Moonrise On Ophelia's Garden
In 1919 Canadian War nurse, Anna, moves to rural Elk Falls British Columbia to care for an elderly heiress with diabetes. Anna hopes that she can disappear in the rural village and stay true her lover who went missing in action in France. But, when she receives a desperate letter from her love, who was found and is being held at a mental institution, Anna is desperate to rescue him. Except she can't. The evening before her departure her patient in brutally murdered, and she is the prime suspect. Told by the Detective that she should stay in the village or risk arrest, Anna is determined to prove her innocence. Can Anna solve the mystery in time to save her love? Or will the time spent working next to a handsome detective sway her to forget?

*
The point isn't to write a cover blurb. It is just to organize your plot to make sure you have it all covered.

Ok, now I'm getting somewhere.

Type of story: Check
Character; Check
Goal: Check
Stakes: Check
Setting: Check
Conflict: Check

If you are planning a series you will have to do this five or six times, and they all need to be connected. So you could do a large, overarching plot, like suggested above, and then break it down into smaller pieces.
 
Last edited:

Corwynn

Troubadour
Personally, I would recommend putting the story first, and the number of books second. Setting out to write an entire series of novels is a daunting task, and it might turn out that you simply do not have enough material for four or five whole novels. Readers may also be hesitant to pick up a book that says "Book 1 of the Chronicles of ___________" because that means a major commitment and risk on the part of the reader, especially if the series isn't finished yet.

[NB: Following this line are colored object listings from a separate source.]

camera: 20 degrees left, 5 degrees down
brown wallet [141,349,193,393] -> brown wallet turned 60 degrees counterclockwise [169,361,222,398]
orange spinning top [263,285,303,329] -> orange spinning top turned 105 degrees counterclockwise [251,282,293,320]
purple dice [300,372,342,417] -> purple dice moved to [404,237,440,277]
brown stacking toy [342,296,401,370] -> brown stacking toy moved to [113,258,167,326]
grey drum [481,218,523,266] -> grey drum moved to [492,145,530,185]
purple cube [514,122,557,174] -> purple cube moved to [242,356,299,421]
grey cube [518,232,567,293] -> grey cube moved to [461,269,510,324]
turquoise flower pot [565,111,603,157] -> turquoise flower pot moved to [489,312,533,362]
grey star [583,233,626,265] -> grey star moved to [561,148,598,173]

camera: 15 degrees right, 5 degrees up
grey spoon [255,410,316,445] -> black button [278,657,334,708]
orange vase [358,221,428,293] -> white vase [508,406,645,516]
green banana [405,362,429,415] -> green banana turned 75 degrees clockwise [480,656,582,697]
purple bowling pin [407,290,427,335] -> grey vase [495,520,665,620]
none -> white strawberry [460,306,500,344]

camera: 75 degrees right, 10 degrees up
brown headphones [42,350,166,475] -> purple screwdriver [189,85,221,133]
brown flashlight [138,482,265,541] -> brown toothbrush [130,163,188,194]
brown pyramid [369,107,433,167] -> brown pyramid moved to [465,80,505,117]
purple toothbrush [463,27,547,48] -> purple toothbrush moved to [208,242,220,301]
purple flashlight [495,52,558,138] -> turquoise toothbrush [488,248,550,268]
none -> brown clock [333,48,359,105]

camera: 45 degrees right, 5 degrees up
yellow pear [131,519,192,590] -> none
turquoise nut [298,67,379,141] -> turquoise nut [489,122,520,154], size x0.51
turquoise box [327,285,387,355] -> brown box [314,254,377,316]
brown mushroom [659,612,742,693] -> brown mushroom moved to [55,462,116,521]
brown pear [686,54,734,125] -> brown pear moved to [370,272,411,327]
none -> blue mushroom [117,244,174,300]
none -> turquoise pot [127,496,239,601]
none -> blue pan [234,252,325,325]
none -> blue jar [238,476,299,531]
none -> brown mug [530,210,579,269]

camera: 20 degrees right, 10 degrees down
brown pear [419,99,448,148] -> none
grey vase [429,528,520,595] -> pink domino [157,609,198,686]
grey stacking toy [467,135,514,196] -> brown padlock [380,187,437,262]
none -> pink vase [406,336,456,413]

I would suggest that you start writing the story first and see how far you get with it. It could be that you only have enough for a single novel, a novella, or even just a short story. If however, you find yourself over a thousand pages in with the ending still far away, then you would be justified in releasing it as multiple books. The story should be as long as it needs to be, no more and no less.
 

A. E. Lowan

Forum Mom
Leadership
A. E. Lowan Wow! I got something for the summer vacation. I didn’t know it’s going to be so long. By the way, I got only Vampire and dhampirs go together to a school yet. And I know that sub-plots can be problems like fights (with friends), love & desire, etc. Do you have any tip there?
Take it one step at a time. Conflict drives story. Even small conflicts keep things exciting. I write character-driven urban fantasy, so if it were me, I would begin with the characters. Who are they? What are their motivations? What brings them to this school? Why are there vampires and dhampir going to school together? Are there social/class differences between them?

I like to have a handful of subplots serving the books main plot, and you need to make sure to keep track of them. Subplots, for me, will normally arise from the characters themselves. In our first book, we (I'm one of a three person writing team) ended up with a wizard physician who turned out to be a stimulant addict, and the addiction was killing her. Major subplot. There were also developing relationships to follow and a succubus bent on revenge. All subplots.

Think of your story as a tapestry where you interweave your plot and subplots together.